··· TASK MATERIAL

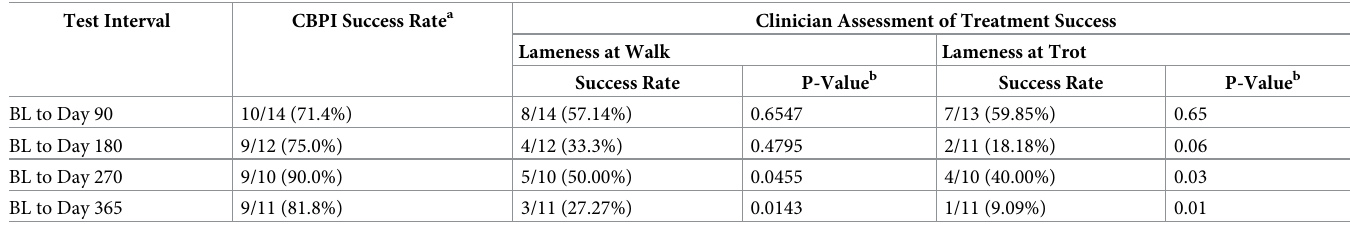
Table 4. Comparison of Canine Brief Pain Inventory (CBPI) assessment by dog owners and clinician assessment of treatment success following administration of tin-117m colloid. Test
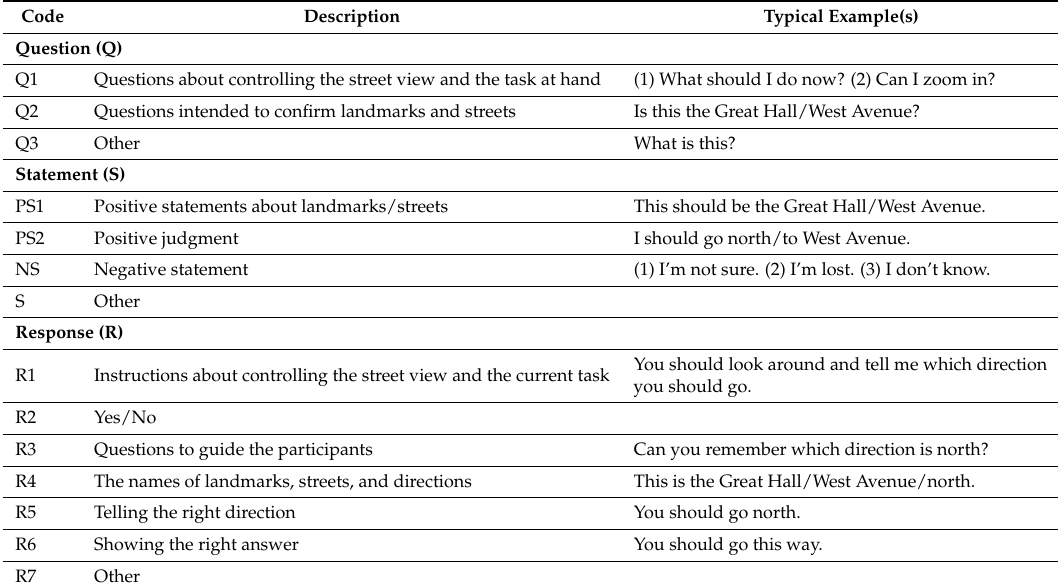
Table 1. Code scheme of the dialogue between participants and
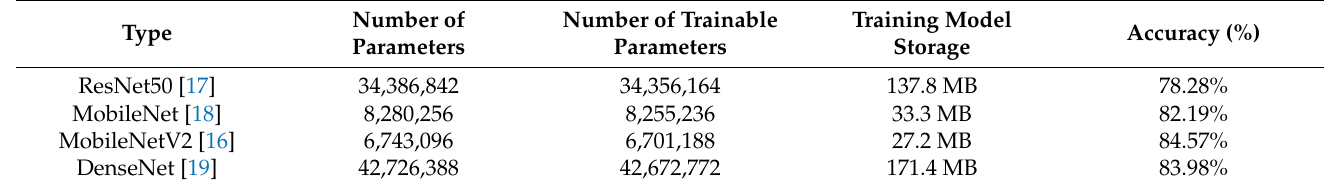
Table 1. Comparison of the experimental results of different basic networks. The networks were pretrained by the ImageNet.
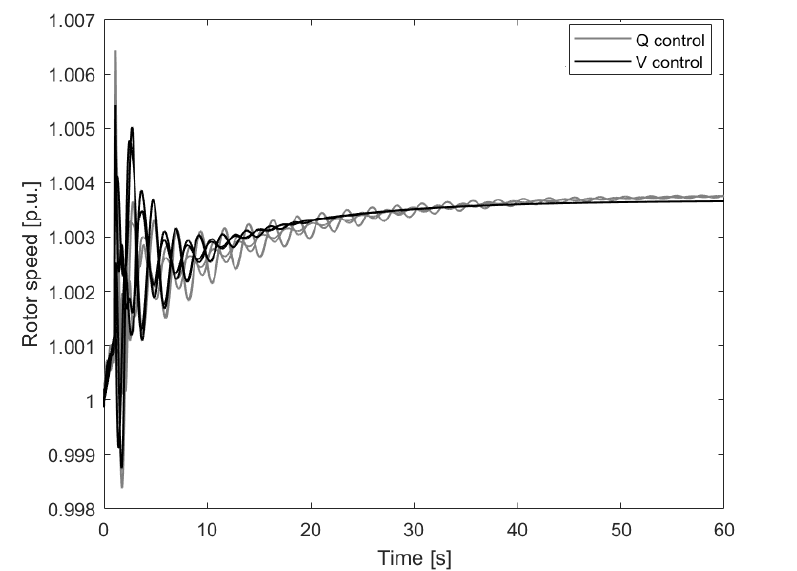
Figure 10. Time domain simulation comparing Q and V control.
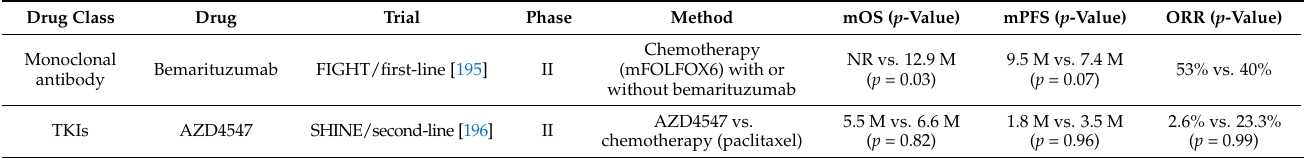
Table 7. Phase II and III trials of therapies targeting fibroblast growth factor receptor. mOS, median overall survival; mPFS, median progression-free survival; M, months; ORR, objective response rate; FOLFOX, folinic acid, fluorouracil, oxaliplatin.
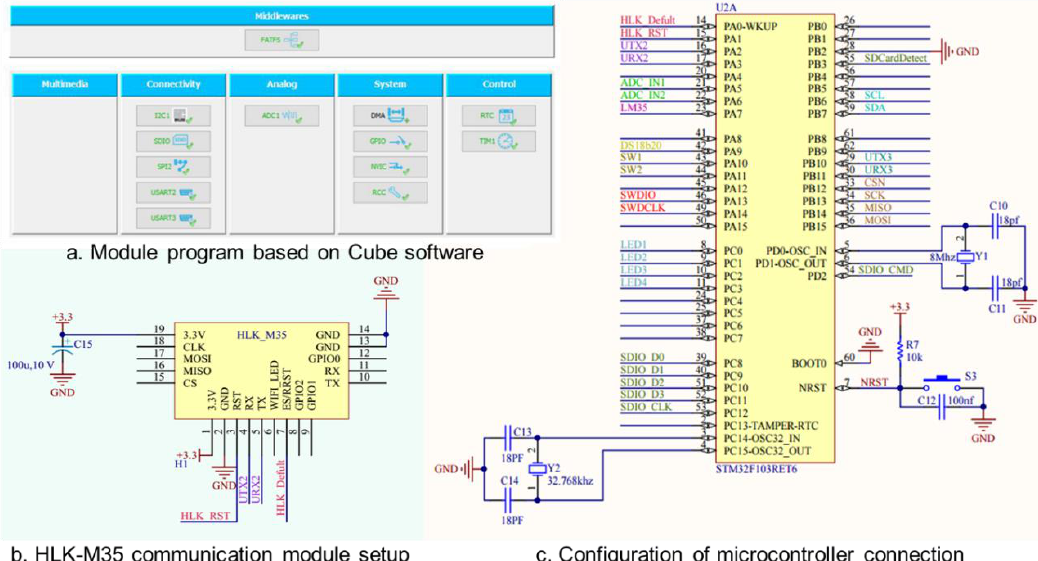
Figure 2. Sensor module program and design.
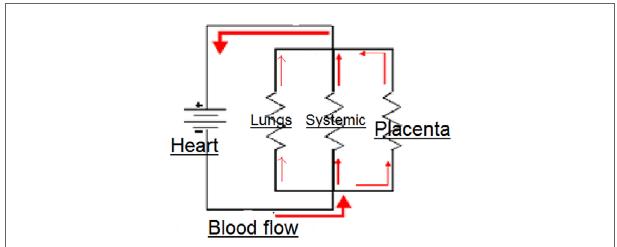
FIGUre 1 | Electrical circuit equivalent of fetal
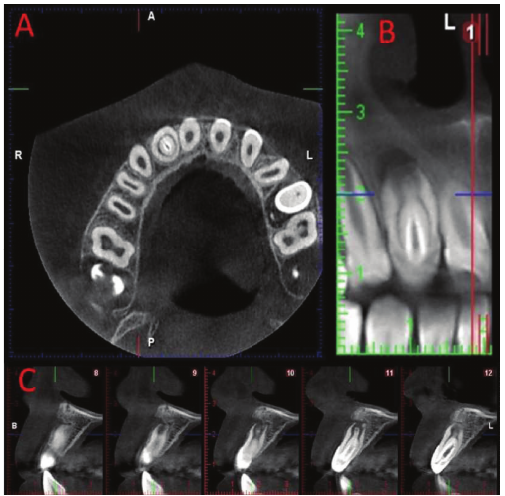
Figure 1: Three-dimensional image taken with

······

» INSTRUCTIONS TO FOLLOW
The copy you return must match the records above exactly, minus any images.

» ANSWER BOX
Table 4. Comparison of Canine Brief Pain Inventory (CBPI) assessment by dog owners and clinician assessment of treatment success following administration of tin-117m colloid. Test
Table 1. Code scheme of the dialogue between participants and
Table 1. Comparison of the experimental results of different basic networks. The networks were pretrained by the ImageNet.
Figure 10. Time domain simulation comparing Q and V control.
Table 7. Phase II and III trials of therapies targeting fibroblast growth factor receptor. mOS, median overall survival; mPFS, median progression-free survival; M, months; ORR, objective response rate; FOLFOX, folinic acid, fluorouracil, oxaliplatin.
Figure 2. Sensor module program and design.
FIGUre 1 | Electrical circuit equivalent of fetal
Figure 1: Three-dimensional image taken with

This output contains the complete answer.